Hey Lumengirls, it’s Jo. Last week we planned to do a podcast over how the new year has started, but Juli got sick! She’s ready to do a podcast over the weekend, and here’s a new thing I wanted to try through writing.
I love writing, if you can’t tell, and I’ve been playing with this idea for a while, so I’m going to try it out. I’ll pick three words or more that “speak to me” or whatever, and try to write a short story about a new character who… I don’t know. My challenge to you is to take those three words and write (or think) of your own situation, then read and see how similar or different your idea was to mine.
Three words: green, snow, school
BONUS phrase: “okay”
Fictional situation:
my aunt never really understood why i love our little green room. she calls it the third floor, all special windows and wind. she calls it my room, and that’s better than the greenhouse. greenhouse makes it sound artificial, like whatever is growing up there is actually plastic.
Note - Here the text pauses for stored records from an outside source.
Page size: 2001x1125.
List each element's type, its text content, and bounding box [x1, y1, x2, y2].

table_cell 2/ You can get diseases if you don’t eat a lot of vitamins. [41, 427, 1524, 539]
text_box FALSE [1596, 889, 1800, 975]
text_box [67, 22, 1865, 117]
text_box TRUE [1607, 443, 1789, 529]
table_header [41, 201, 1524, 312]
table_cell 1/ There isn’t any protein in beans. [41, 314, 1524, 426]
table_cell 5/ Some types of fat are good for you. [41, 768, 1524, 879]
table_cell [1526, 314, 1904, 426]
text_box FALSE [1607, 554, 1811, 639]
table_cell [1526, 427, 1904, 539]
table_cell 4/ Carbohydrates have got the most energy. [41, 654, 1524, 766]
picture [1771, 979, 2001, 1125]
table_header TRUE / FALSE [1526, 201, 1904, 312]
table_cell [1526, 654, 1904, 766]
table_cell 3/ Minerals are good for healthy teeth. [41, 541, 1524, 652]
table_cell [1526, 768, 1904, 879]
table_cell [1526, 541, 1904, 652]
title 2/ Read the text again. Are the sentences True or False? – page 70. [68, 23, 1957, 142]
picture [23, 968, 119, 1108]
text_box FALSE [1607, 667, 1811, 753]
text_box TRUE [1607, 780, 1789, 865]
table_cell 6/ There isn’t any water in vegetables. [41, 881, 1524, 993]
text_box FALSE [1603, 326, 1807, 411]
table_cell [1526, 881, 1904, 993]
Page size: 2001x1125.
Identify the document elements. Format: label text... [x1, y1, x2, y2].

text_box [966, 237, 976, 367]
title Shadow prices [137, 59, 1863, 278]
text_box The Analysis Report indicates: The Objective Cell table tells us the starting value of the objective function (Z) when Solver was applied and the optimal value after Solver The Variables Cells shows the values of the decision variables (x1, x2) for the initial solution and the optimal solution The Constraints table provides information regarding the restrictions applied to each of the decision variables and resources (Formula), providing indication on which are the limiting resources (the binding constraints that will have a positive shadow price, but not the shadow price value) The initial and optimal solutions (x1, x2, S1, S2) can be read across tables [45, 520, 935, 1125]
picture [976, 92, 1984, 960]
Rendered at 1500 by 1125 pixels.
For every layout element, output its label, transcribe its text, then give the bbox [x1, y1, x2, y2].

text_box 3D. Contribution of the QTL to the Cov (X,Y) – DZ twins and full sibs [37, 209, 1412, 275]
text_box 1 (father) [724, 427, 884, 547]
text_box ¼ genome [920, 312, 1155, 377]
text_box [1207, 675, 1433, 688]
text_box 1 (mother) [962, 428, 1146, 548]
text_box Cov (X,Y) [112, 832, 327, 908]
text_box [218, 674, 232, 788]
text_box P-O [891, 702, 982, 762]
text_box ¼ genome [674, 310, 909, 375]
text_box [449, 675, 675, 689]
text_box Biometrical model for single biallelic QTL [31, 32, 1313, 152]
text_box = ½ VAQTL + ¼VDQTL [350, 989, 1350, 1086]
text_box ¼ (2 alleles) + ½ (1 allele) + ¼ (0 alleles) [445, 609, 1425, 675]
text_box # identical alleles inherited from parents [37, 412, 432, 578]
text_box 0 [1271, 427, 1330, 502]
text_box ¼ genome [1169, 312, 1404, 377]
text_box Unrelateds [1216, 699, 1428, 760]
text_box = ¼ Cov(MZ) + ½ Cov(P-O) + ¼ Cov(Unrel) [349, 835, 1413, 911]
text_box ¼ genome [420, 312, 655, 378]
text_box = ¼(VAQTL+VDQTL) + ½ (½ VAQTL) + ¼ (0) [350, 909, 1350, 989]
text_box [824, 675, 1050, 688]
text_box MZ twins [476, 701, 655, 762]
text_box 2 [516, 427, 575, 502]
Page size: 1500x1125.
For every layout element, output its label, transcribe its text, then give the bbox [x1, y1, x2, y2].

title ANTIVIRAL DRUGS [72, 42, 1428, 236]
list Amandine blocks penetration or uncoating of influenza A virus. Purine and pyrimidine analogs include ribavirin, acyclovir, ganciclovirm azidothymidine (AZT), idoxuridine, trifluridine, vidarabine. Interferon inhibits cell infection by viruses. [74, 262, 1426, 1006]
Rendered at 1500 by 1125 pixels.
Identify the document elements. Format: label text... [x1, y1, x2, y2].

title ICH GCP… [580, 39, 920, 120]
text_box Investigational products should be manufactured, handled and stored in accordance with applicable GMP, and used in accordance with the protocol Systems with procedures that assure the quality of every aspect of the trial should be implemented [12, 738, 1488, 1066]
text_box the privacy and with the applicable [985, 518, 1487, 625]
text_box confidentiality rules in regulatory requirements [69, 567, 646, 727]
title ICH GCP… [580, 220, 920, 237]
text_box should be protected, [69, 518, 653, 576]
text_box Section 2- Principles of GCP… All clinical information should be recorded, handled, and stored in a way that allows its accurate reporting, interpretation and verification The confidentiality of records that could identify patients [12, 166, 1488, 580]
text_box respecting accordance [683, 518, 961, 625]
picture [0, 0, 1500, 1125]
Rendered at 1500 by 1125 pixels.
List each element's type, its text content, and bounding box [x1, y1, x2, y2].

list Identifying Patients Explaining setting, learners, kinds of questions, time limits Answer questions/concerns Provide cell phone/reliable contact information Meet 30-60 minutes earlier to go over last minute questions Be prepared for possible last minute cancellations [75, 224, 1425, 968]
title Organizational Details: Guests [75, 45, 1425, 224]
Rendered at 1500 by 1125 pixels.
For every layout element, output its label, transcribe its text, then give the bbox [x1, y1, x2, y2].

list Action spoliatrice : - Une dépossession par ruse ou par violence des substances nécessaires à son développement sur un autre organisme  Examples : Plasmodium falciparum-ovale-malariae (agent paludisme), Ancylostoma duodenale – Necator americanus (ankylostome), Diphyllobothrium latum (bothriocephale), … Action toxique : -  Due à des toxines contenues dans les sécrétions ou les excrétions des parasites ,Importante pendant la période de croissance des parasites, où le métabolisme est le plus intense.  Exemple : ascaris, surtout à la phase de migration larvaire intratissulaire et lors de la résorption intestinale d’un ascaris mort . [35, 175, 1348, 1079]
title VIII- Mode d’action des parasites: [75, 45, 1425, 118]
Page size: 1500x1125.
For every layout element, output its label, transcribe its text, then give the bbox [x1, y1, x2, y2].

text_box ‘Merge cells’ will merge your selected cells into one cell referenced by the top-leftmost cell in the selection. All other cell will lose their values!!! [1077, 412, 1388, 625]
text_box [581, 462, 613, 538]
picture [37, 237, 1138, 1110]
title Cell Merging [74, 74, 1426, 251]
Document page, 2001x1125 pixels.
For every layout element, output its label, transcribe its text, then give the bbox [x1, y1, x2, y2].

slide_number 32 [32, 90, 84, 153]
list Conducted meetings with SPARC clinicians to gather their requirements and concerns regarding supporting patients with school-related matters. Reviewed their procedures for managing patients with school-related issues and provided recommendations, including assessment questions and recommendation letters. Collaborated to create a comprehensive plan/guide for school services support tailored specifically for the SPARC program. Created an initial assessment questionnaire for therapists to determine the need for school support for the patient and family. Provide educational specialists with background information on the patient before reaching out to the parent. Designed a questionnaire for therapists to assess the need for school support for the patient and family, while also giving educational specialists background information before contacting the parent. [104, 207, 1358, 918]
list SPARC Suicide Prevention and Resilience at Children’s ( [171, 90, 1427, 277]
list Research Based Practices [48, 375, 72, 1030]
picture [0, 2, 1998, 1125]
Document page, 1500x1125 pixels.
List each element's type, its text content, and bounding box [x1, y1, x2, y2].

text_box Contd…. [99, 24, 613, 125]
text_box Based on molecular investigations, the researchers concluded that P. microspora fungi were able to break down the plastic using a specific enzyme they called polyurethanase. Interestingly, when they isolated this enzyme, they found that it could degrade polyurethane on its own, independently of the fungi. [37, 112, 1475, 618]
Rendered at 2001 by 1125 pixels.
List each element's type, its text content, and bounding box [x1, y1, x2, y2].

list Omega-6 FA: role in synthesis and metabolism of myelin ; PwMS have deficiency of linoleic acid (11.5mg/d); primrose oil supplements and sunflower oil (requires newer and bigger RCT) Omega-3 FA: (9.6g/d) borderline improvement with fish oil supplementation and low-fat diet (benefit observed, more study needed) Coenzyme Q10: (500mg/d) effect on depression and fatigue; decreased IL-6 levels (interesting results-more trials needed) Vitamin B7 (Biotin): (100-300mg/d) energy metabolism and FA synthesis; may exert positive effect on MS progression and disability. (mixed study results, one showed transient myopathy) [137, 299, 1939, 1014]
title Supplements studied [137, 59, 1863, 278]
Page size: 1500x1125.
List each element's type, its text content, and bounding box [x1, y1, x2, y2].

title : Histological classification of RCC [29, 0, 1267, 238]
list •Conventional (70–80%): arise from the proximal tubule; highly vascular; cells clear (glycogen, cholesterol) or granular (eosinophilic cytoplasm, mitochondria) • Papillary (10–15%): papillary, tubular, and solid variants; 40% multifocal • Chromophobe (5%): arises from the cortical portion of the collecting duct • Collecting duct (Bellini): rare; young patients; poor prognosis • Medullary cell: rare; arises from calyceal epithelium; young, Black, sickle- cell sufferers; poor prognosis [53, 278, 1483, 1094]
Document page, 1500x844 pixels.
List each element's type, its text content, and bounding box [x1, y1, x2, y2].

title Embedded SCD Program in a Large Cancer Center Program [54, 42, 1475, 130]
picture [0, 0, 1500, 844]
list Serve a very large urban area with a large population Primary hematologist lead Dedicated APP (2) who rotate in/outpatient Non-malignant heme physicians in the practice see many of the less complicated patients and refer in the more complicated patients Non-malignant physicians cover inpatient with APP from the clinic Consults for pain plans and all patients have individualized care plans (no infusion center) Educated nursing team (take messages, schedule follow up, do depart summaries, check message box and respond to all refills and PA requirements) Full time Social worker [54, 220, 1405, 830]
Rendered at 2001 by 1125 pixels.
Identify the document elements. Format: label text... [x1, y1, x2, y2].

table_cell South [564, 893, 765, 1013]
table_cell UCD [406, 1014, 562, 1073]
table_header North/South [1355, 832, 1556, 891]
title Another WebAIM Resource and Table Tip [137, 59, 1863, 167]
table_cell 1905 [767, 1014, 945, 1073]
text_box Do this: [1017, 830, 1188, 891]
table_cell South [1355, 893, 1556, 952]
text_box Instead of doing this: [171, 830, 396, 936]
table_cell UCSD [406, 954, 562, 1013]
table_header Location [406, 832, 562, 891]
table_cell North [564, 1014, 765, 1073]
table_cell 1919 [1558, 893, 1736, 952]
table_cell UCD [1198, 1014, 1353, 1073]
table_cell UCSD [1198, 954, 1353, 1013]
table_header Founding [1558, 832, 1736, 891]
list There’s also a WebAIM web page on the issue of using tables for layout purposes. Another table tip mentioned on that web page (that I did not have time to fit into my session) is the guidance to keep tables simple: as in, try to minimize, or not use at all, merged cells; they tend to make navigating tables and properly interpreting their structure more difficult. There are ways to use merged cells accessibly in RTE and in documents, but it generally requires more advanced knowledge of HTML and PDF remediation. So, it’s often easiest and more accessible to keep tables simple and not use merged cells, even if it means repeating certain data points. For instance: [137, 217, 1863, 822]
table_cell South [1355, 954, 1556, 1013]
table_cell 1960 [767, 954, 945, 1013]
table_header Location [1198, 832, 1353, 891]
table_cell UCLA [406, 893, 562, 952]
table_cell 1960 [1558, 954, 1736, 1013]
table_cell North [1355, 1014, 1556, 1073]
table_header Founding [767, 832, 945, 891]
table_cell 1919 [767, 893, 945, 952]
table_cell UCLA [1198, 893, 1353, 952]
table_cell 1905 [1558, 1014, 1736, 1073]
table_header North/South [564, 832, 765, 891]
to me, it’s just so different from every other house on the block, in the city, i decided to love it. for some reason, my decision meant that i would make it my own.
i began to grow ivy up the walls, around windows, because i enjoy the chill air around here. and when it’s sunny, my skin can drink it in rather than the vitamins my aunt likes to slip in next to my water in the morning. no matter how many of those i take, my skin will stay pale and snowy like the weather outside. but the snow is beautiful, and i am not beautiful.
it’s been four years since we moved here, and it all seems… okay.
food… okay.
school… okay.
home… okay.
today, i don’t want to get up as my alarm rings again, again, again.
“thea parker kelly! get your butt out of bed and turn off that darned alarm!”
see, i would say she was screaming, but my aunt never truly screams at me. never really angry. the only true time she was not even angry, but furious, was at my uncle when he came home drunk one day, two years ago. he’s not allowed around here anymore.
i get up and shut the noise off. running my fingers through my hair, i travel to the bathroom out in the hall. i have perfected moving clumsily and still being almost silent. plus, by the time i finish in the bathroom, i look a little more like a human in pajama pants rather than a creature from a horror movie.
throwing on a simple outfit of jeans and a t-shirt, i gather my backpack to go downstairs. it’s raining and cold again today, but better than getting stuck in the snow. I throw my lunch into my bag and grab my coats. yes, more than one, since one goes in my backpack. i like the chill air, and my aunt wants me warm and toasty in the heavy coat that she bought for me last winter. her eyes follow my routine as she pours coffee into a thermos. i am shorter than her by a few inches, and it’s clear who got my grandmother’s better genes. her hair floats long, reddish-brown, and beautiful. mine is a deep black, and cut. one time, a little girl passing by asked if i was snow white, and i wonder what brought her to think so. snow white is pretty, and i am not pretty.
my aunt’s skin is olive, not sickly like mine, but she says to stop thinking like this, since i am my mother’s spitting image. i know what she really means, the soon-to-be last living image.
i step out of the door, welcoming the cold wall of winter. More like sludgy winter-spring.
ALRIGHT, so here’s where I got. I hope to continue this next month and make her view change about herself. OR you could do that. Sorry that this is so melancholy, but she could change, you just have to imagine it.
I hope I can see your ideas soon! Every Drop Counts!